GE sale offers new hope to Iatia

By Helen Schuller
Tuesday, 12 July, 2005

Phase imaging enhancement specialist Iatia (ASX:IAT) is showing the early stages of a turnaround following the signing of two deals within the last month.

GE Healthcare has placed its largest order to date for Iatia's automated cell analyser In Cell 1000. The deal, worth AUD$140,000 to Melbourne-based Iatia, is the first batch for the 2005/06 financial year and more orders are likely to follow, according to CEO Charles Laycock.

"GE is leading us to believe that we will generate up to $500,000 in sales in the 2005/06 financial year," he said. "This is our first big commercial breakthrough and it is with such an important company. It validates our technology. It has triggered other organisations to consider Iatia for their biotechnological needs.

"The advantage of the In Cell 1000 is that you can look at cells without staining them. As a result they are still alive and you can watch the effect a drug has on a cell. This benefits in the development of drugs".

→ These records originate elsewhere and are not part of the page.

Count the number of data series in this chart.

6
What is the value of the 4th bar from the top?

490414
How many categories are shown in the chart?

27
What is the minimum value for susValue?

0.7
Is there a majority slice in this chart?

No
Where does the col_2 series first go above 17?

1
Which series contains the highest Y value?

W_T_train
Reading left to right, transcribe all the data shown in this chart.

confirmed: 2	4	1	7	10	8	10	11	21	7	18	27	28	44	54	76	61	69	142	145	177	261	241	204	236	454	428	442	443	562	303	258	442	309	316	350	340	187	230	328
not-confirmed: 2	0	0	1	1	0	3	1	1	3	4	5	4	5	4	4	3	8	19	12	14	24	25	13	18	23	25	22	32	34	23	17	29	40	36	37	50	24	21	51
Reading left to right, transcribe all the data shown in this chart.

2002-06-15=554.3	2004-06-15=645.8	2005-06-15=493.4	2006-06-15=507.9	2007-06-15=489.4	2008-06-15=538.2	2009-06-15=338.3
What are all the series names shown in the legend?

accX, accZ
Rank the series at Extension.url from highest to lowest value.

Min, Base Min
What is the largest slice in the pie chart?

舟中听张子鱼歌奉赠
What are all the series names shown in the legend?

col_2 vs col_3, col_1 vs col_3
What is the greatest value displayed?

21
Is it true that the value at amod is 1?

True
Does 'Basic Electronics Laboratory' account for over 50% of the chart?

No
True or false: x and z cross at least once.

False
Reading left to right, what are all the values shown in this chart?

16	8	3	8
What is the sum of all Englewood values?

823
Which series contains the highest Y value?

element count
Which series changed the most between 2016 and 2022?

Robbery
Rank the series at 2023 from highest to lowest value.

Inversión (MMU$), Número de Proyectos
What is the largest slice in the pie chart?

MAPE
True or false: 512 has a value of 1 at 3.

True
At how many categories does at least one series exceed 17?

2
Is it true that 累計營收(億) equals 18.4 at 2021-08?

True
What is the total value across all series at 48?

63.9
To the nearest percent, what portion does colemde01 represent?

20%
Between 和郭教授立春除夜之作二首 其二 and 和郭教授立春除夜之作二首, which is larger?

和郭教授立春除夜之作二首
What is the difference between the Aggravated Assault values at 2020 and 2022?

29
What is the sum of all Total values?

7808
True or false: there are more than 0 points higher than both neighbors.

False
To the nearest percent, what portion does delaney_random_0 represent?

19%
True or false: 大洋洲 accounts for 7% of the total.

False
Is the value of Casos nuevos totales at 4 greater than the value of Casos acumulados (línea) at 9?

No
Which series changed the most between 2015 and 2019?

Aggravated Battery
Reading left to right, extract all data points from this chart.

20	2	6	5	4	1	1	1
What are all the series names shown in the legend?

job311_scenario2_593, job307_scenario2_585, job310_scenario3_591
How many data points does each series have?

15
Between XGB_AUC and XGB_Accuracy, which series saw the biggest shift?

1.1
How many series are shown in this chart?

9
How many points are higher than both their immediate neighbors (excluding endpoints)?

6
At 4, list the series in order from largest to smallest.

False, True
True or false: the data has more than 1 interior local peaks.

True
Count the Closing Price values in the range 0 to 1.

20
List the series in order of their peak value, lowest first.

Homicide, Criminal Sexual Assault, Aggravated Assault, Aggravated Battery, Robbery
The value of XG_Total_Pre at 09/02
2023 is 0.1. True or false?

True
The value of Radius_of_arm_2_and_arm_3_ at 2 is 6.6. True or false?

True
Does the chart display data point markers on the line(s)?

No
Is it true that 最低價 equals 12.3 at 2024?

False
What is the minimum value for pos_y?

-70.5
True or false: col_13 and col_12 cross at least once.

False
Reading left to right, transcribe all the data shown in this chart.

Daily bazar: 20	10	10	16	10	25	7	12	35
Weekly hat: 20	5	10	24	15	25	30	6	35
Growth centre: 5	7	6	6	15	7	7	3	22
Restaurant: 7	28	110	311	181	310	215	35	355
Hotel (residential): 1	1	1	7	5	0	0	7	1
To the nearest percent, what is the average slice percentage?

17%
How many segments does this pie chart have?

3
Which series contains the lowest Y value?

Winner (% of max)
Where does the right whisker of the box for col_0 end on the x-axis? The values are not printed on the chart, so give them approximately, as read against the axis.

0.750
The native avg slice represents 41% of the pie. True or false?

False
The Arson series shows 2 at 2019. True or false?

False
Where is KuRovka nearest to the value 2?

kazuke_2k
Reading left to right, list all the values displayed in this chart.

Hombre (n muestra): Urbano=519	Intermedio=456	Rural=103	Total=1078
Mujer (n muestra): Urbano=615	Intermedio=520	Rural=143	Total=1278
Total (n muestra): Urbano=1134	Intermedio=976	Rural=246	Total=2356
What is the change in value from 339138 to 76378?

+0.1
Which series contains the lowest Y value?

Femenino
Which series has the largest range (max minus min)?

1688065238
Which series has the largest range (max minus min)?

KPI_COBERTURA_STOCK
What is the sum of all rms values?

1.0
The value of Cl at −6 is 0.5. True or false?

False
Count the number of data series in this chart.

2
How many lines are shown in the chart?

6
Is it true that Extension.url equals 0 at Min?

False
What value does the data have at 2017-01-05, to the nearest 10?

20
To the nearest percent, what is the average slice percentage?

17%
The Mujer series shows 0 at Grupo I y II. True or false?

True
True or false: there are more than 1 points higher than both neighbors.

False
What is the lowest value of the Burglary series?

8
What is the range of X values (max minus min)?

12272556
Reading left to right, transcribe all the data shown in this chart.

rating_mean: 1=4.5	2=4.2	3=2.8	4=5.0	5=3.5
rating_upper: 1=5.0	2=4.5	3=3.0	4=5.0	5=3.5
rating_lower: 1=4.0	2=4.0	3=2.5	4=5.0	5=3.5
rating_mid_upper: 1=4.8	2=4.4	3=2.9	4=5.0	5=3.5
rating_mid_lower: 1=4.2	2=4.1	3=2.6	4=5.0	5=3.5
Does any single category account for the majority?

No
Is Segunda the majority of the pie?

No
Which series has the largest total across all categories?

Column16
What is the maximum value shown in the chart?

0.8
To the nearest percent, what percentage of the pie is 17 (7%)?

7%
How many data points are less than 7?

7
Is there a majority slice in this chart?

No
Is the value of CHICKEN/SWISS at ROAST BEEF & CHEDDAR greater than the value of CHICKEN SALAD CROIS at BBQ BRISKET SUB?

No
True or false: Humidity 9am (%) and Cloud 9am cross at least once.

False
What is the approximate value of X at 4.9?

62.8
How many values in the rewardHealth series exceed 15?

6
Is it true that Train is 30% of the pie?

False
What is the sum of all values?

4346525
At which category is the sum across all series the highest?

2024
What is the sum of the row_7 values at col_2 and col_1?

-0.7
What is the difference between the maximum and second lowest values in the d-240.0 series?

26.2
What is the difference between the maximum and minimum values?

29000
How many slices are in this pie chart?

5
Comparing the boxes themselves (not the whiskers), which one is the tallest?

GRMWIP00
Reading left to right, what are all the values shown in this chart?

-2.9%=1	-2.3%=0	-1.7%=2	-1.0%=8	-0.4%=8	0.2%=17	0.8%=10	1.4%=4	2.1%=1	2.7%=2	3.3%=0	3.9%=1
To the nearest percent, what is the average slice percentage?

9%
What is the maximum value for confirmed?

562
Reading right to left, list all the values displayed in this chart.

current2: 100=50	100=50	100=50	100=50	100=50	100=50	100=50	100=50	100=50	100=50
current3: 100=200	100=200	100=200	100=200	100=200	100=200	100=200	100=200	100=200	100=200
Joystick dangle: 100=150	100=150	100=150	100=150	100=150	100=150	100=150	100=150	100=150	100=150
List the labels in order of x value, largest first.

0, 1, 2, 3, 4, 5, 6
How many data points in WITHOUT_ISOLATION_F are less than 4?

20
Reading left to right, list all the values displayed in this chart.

In mid-June Iatia also signed a $2.97 million contract with the Defence Science and Technology Organisation (DSTO) and received an upfront fee of $541,200 to commence the project. The DSTO funding will be applied to Iatia's pioneering technology, Quantitative Phase Imaging (QPI) in passive (undetectable) surveillance and target ranging and allow observers to penetrate obscurants such as fog, cloud and foliage and obviate camouflage.

Iatia has seen a steady improvement from fiscal 2002/03, when it made a loss of $3.5 million. In 2003/04 the company's loss was $1 million, and its loss for 2004/05 is expected to be $850,000 to $650,000. Laycock said he believed Iatia may be out of the red in 2005/06, following the company's recent success.

"This new financial year we plan to break even or generate a small profit," he said. "It is quite a turn-around for a new biotechnology company, but this was always our timeframe for achievement. We believe in 2006/07 the company will take off and then snowball.

"We plan to penetrate a number of key markets in the medical areas of pathology, ophthalmology, optometry and nanotechnology, and we are currently in negotiations to enter new collaborations and licensing agreements."

Iatia's QPI technology will also be used for ongoing research and development at the Centre of Excellence for Coherent X-Ray Science, which will be formally launched at the University of Melbourne in late 2005. Iatia scientific director and board member, Prof Keith Nugent, will lead the team which includes La Trobe, Monash and Swinburne universities, CSIRO, the Australian Synchrotron Research Program and a number of major international laboratories.